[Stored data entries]
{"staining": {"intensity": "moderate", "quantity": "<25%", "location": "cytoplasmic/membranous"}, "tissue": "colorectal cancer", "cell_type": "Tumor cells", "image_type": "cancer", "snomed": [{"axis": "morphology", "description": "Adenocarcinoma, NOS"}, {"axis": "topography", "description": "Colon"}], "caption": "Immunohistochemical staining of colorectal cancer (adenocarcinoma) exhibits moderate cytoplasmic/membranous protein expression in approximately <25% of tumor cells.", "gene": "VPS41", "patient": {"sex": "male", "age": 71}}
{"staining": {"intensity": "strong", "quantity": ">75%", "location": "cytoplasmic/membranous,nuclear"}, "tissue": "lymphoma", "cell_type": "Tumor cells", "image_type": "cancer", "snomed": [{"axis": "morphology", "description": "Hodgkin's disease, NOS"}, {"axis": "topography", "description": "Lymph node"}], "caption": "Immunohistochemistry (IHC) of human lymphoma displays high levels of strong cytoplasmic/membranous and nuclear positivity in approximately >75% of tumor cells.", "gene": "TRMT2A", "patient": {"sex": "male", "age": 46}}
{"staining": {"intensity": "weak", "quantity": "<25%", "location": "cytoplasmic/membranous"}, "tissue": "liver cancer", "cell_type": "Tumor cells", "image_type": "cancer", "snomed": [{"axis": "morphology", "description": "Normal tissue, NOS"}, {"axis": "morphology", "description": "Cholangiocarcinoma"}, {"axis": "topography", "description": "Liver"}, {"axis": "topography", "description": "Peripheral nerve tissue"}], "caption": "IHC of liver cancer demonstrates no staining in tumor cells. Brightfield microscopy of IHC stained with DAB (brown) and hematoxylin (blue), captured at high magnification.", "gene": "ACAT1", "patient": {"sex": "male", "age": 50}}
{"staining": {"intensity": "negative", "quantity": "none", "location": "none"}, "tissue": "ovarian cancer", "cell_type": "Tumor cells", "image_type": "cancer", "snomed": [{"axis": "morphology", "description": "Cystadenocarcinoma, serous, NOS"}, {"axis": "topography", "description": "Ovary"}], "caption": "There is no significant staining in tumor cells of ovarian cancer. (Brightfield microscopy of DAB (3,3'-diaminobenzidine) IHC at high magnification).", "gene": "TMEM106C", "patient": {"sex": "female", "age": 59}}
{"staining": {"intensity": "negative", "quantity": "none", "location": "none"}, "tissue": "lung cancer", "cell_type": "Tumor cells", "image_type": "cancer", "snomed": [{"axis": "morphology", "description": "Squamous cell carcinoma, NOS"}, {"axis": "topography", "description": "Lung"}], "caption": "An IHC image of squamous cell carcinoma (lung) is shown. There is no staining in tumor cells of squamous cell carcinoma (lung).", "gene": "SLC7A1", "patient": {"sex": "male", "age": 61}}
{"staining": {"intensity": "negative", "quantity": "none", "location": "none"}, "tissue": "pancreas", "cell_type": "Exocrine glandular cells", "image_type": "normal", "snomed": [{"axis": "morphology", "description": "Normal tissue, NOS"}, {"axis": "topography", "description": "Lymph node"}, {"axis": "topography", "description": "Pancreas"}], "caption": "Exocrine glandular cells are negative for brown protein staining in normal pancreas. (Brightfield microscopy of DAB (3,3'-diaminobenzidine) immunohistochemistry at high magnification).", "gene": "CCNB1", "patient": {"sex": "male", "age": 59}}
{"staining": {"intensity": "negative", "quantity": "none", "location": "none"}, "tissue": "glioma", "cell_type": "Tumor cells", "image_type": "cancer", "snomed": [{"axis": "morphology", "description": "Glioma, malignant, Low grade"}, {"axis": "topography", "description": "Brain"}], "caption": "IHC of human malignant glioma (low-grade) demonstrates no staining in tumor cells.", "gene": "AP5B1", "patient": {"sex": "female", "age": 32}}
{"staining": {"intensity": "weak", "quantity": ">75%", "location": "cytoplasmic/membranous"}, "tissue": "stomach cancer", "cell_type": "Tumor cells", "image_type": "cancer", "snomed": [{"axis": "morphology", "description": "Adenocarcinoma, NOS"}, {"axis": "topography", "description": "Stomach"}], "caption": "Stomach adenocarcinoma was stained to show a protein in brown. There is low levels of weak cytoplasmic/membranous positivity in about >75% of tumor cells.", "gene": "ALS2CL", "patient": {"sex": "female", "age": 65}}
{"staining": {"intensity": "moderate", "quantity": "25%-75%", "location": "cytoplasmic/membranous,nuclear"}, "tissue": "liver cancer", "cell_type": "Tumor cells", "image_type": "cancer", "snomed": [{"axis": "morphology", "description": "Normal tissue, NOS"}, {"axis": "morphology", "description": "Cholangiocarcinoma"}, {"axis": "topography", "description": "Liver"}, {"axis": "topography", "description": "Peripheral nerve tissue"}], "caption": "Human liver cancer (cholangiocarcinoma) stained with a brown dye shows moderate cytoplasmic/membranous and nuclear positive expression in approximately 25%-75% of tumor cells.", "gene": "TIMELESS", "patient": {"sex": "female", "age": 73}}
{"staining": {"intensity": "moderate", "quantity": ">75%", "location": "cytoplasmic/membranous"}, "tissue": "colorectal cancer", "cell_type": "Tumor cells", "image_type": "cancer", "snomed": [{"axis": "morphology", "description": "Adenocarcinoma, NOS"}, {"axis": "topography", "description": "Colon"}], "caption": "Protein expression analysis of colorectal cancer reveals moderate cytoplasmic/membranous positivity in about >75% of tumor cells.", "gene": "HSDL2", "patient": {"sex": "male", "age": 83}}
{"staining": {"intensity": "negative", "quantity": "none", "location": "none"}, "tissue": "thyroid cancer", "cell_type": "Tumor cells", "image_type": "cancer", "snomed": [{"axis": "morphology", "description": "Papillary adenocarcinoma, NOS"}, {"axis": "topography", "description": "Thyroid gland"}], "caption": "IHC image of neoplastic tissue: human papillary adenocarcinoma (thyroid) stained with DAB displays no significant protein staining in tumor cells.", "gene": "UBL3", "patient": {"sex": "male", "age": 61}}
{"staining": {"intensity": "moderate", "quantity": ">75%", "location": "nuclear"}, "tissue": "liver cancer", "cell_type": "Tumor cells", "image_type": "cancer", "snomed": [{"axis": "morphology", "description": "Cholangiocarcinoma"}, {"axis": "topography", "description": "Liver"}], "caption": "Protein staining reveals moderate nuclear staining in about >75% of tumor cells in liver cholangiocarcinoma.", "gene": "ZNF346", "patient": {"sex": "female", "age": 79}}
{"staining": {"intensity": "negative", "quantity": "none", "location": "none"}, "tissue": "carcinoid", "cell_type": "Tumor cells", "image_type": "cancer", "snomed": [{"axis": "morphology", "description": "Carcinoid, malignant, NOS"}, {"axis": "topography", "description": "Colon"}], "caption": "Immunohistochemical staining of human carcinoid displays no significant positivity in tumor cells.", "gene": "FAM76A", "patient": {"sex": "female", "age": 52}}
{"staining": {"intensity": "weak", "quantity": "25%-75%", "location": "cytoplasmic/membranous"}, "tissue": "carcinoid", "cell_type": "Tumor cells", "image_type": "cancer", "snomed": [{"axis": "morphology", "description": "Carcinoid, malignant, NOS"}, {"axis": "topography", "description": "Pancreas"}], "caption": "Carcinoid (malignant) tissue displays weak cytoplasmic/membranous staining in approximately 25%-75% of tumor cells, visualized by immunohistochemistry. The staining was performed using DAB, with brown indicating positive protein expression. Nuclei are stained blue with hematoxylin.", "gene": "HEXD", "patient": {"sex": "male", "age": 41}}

GOAL OF THE EXERCISE
Out of the entries above, write out only the lines between the line holding "liver cancer (cholangiocarcinoma)" and the line holding "staining reveals moderate", inclusive, each exactly as given.

TASK RESPONSE
{"staining": {"intensity": "moderate", "quantity": "25%-75%", "location": "cytoplasmic/membranous,nuclear"}, "tissue": "liver cancer", "cell_type": "Tumor cells", "image_type": "cancer", "snomed": [{"axis": "morphology", "description": "Normal tissue, NOS"}, {"axis": "morphology", "description": "Cholangiocarcinoma"}, {"axis": "topography", "description": "Liver"}, {"axis": "topography", "description": "Peripheral nerve tissue"}], "caption": "Human liver cancer (cholangiocarcinoma) stained with a brown dye shows moderate cytoplasmic/membranous and nuclear positive expression in approximately 25%-75% of tumor cells.", "gene": "TIMELESS", "patient": {"sex": "female", "age": 73}}
{"staining": {"intensity": "moderate", "quantity": ">75%", "location": "cytoplasmic/membranous"}, "tissue": "colorectal cancer", "cell_type": "Tumor cells", "image_type": "cancer", "snomed": [{"axis": "morphology", "description": "Adenocarcinoma, NOS"}, {"axis": "topography", "description": "Colon"}], "caption": "Protein expression analysis of colorectal cancer reveals moderate cytoplasmic/membranous positivity in about >75% of tumor cells.", "gene": "HSDL2", "patient": {"sex": "male", "age": 83}}
{"staining": {"intensity": "negative", "quantity": "none", "location": "none"}, "tissue": "thyroid cancer", "cell_type": "Tumor cells", "image_type": "cancer", "snomed": [{"axis": "morphology", "description": "Papillary adenocarcinoma, NOS"}, {"axis": "topography", "description": "Thyroid gland"}], "caption": "IHC image of neoplastic tissue: human papillary adenocarcinoma (thyroid) stained with DAB displays no significant protein staining in tumor cells.", "gene": "UBL3", "patient": {"sex": "male", "age": 61}}
{"staining": {"intensity": "moderate", "quantity": ">75%", "location": "nuclear"}, "tissue": "liver cancer", "cell_type": "Tumor cells", "image_type": "cancer", "snomed": [{"axis": "morphology", "description": "Cholangiocarcinoma"}, {"axis": "topography", "description": "Liver"}], "caption": "Protein staining reveals moderate nuclear staining in about >75% of tumor cells in liver cholangiocarcinoma.", "gene": "ZNF346", "patient": {"sex": "female", "age": 79}}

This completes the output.